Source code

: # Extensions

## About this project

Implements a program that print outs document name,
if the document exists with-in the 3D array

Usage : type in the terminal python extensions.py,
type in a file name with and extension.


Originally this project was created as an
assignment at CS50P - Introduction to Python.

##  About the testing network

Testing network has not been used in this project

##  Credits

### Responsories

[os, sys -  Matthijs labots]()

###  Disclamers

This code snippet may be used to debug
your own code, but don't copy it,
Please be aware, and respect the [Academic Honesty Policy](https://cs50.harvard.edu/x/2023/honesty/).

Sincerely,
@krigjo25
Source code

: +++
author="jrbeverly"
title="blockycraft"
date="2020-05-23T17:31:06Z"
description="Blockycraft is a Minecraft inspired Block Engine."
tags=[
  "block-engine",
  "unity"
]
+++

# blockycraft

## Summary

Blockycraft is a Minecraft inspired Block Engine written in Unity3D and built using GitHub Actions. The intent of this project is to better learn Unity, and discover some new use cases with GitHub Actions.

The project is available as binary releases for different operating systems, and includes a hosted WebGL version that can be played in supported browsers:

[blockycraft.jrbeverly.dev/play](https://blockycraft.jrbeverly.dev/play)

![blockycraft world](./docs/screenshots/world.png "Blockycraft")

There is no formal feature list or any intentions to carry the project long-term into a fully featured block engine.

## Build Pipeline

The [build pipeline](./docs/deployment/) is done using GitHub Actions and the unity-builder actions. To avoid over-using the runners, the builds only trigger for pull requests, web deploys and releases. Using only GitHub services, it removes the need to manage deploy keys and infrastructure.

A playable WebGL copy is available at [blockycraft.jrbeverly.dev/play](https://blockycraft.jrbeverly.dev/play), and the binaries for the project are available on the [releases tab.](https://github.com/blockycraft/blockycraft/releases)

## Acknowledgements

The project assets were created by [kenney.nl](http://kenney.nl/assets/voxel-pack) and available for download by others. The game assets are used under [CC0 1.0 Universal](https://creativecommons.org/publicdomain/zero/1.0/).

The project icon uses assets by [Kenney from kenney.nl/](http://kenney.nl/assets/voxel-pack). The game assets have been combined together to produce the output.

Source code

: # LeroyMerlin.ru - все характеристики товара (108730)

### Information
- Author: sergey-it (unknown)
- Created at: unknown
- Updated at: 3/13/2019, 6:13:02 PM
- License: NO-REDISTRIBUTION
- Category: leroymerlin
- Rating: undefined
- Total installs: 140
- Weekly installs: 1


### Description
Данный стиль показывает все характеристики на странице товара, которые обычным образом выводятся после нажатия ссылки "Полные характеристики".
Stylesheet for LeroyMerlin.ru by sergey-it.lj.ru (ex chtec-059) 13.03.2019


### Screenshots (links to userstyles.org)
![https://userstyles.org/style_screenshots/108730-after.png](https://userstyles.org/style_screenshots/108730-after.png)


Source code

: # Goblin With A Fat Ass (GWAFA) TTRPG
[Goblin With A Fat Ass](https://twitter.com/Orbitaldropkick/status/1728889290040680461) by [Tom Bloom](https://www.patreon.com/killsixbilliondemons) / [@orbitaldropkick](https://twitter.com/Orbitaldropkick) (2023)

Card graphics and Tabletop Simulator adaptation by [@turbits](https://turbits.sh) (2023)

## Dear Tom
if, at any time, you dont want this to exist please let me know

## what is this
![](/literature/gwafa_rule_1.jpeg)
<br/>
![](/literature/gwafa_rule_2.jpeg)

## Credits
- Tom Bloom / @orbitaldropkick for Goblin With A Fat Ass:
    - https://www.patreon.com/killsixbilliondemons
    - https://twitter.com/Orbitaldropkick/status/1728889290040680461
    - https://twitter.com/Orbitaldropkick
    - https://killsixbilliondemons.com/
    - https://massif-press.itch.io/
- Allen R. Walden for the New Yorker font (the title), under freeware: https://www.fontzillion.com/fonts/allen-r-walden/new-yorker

### Task to carry out:
Please rewrite everything from the start of the data down to the line containing "The [build pipeline](./docs/deployment/)", replacing "GitHub Actions" with "GitHub Workflows" and leaving all else unchanged.

### Response box:
Source code

: # Extensions

## About this project

Implements a program that print outs document name,
if the document exists with-in the 3D array

Usage : type in the terminal python extensions.py,
type in a file name with and extension.


Originally this project was created as an
assignment at CS50P - Introduction to Python.

##  About the testing network

Testing network has not been used in this project

##  Credits

### Responsories

[os, sys -  Matthijs labots]()

###  Disclamers

This code snippet may be used to debug
your own code, but don't copy it,
Please be aware, and respect the [Academic Honesty Policy](https://cs50.harvard.edu/x/2023/honesty/).

Sincerely,
@krigjo25
Source code

: +++
author="jrbeverly"
title="blockycraft"
date="2020-05-23T17:31:06Z"
description="Blockycraft is a Minecraft inspired Block Engine."
tags=[
  "block-engine",
  "unity"
]
+++

# blockycraft

## Summary

Blockycraft is a Minecraft inspired Block Engine written in Unity3D and built using GitHub Workflows. The intent of this project is to better learn Unity, and discover some new use cases with GitHub Workflows.

The project is available as binary releases for different operating systems, and includes a hosted WebGL version that can be played in supported browsers:

[blockycraft.jrbeverly.dev/play](https://blockycraft.jrbeverly.dev/play)

![blockycraft world](./docs/screenshots/world.png "Blockycraft")

There is no formal feature list or any intentions to carry the project long-term into a fully featured block engine.

## Build Pipeline

The [build pipeline](./docs/deployment/) is done using GitHub Workflows and the unity-builder actions. To avoid over-using the runners, the builds only trigger for pull requests, web deploys and releases. Using only GitHub services, it removes the need to manage deploy keys and infrastructure.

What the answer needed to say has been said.